- **Your goal**: Lines below starting with the line with "Successful CEO to" and going on through the line with "Catherine Monson is the" must be output exactly; the rest of the records must be left out.

[Collected data]
────────────────────
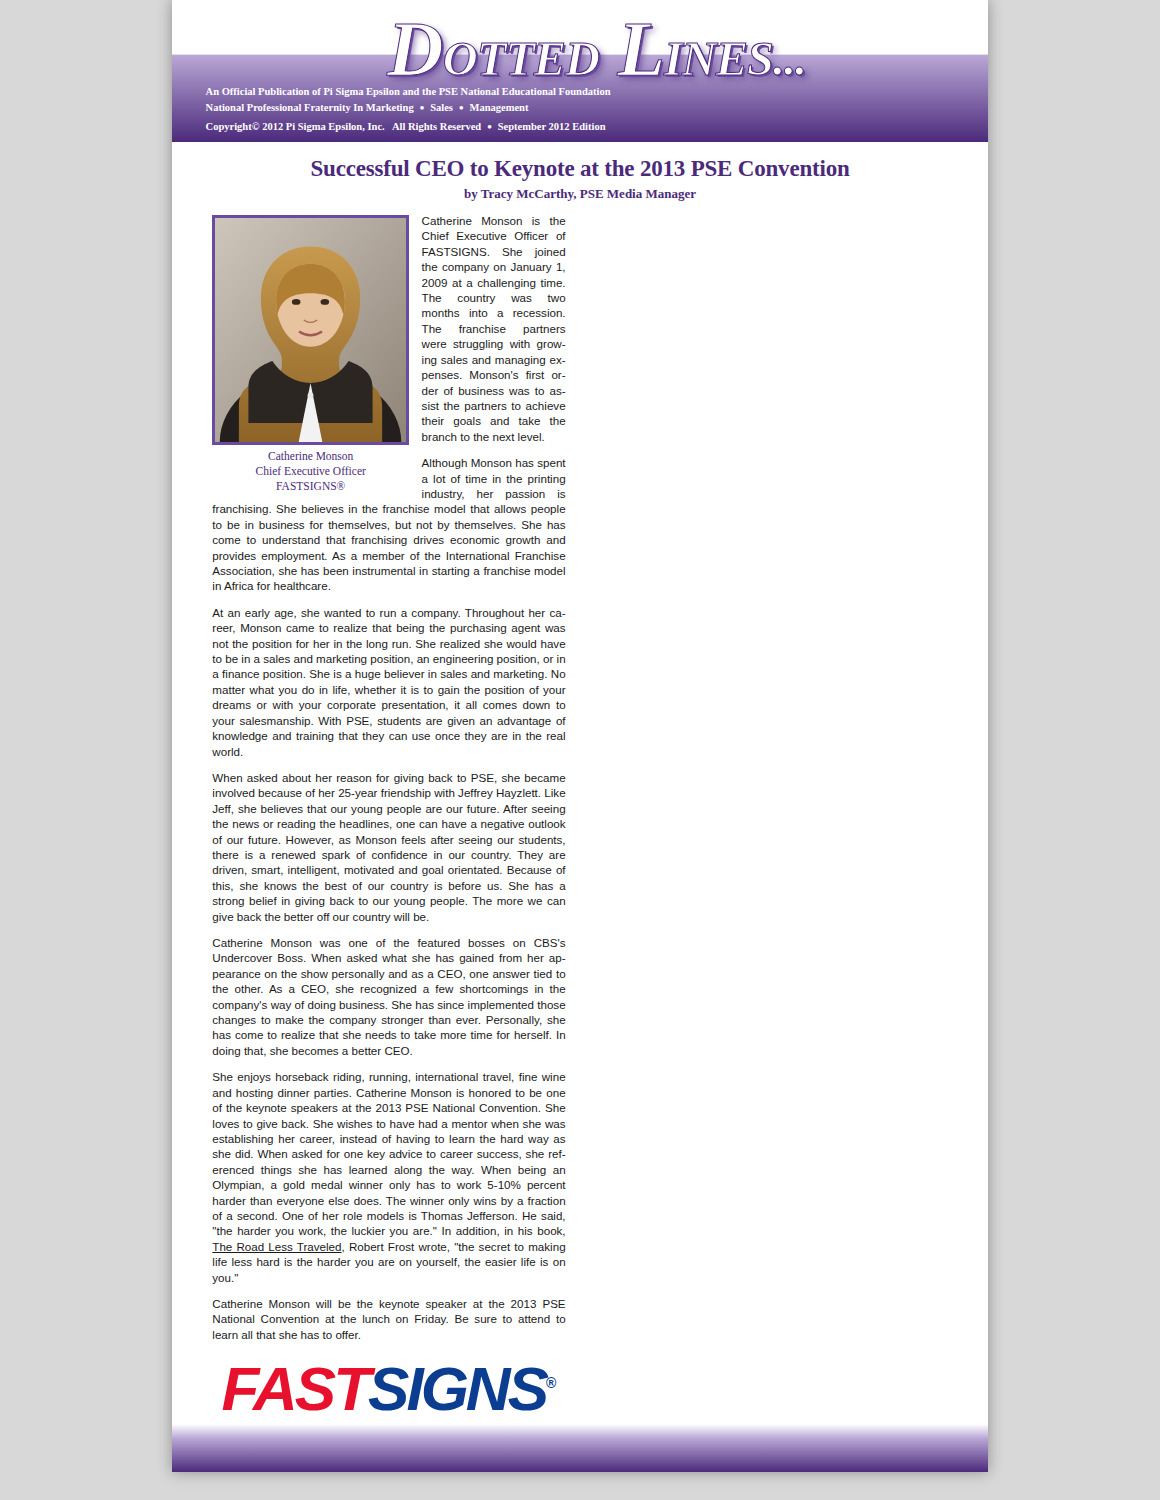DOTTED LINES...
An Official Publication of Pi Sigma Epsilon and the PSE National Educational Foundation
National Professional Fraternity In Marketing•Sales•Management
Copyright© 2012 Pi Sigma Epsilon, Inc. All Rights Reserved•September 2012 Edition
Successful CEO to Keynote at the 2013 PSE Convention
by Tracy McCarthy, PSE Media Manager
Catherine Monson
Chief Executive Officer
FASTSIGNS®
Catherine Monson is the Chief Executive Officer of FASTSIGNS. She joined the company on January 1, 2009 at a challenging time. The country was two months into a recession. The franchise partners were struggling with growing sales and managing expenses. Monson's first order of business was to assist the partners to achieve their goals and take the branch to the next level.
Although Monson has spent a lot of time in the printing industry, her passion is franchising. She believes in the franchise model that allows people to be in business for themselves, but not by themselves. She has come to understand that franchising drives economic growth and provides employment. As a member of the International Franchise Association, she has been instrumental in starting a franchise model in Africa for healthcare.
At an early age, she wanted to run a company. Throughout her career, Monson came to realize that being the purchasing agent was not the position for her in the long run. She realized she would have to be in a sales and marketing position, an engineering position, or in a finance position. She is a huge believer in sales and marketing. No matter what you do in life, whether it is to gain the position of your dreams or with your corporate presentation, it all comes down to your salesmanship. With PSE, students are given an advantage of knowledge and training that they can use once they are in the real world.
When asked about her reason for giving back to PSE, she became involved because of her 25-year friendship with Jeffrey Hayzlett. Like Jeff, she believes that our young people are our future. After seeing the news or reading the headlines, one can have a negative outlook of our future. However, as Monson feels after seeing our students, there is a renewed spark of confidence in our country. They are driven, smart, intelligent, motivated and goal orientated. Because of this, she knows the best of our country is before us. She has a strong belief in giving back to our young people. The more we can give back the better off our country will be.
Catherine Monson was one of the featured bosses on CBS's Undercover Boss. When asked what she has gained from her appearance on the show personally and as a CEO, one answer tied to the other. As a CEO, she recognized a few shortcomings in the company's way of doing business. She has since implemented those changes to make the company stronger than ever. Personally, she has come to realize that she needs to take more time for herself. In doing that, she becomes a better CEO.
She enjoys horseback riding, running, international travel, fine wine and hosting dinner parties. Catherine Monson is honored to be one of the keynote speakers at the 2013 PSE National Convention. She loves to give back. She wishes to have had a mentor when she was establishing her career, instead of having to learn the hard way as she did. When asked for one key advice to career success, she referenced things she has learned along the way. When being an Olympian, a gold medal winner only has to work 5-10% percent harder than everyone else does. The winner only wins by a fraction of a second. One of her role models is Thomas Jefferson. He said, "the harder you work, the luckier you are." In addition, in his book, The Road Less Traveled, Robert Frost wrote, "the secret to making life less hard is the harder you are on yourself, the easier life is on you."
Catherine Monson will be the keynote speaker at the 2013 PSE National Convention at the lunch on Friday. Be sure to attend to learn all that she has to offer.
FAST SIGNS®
────────────────────
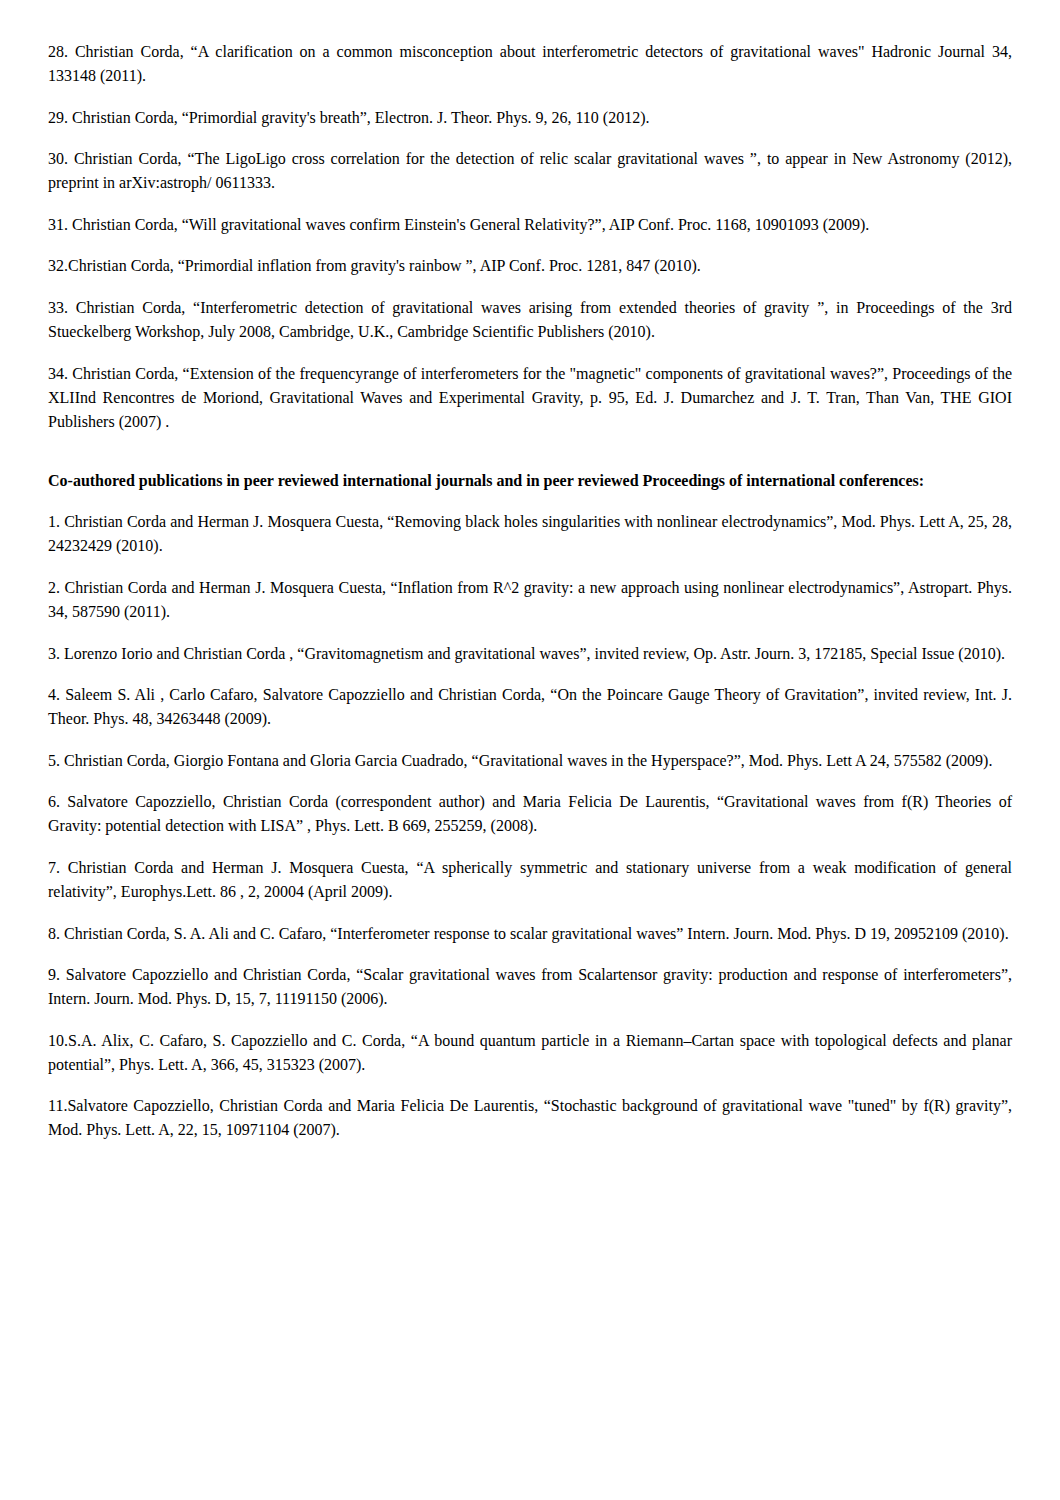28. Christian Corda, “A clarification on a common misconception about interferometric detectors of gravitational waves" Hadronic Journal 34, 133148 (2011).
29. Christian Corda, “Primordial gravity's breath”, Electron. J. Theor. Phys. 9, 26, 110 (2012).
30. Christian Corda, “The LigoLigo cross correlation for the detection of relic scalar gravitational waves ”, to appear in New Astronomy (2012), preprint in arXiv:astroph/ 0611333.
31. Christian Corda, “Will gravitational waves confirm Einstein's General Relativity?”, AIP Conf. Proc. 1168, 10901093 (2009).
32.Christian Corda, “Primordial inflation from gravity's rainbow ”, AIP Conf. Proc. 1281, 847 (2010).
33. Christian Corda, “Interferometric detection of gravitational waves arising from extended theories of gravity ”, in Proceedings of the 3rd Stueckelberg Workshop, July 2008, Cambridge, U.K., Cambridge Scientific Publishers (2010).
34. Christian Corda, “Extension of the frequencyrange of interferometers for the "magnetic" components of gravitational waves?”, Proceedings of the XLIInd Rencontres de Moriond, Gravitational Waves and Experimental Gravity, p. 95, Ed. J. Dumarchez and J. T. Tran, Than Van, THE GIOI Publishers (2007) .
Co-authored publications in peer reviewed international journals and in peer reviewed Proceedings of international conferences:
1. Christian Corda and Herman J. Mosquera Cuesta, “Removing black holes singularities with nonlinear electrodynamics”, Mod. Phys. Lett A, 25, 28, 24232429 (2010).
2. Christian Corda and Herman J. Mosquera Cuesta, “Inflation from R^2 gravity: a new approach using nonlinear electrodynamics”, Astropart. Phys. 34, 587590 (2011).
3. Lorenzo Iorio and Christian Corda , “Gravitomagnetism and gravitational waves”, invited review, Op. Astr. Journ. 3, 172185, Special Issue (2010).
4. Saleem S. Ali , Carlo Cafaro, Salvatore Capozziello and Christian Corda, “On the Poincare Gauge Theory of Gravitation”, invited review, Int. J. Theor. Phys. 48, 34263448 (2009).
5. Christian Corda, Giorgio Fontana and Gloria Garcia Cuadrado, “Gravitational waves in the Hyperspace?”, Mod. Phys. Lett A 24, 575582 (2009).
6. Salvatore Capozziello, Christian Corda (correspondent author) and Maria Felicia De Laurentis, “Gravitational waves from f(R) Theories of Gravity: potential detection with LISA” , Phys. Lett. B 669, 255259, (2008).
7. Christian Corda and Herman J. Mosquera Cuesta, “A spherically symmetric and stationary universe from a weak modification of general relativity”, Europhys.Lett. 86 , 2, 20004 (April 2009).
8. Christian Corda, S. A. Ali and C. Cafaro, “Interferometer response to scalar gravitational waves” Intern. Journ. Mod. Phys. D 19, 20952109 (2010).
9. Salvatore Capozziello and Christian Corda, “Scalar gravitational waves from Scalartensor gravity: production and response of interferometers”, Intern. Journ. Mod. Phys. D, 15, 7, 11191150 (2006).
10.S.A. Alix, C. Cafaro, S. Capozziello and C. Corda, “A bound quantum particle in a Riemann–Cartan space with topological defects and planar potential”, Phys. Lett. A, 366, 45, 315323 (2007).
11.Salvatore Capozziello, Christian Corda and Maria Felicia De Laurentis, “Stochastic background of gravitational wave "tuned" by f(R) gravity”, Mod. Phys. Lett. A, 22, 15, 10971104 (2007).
────────────────────
- **The completed task**:
Successful CEO to Keynote at the 2013 PSE Convention
by Tracy McCarthy, PSE Media Manager
Catherine Monson
Chief Executive Officer
FASTSIGNS®
Catherine Monson is the Chief Executive Officer of FASTSIGNS. She joined the company on January 1, 2009 at a challenging time. The country was two months into a recession. The franchise partners were struggling with growing sales and managing expenses. Monson's first order of business was to assist the partners to achieve their goals and take the branch to the next level.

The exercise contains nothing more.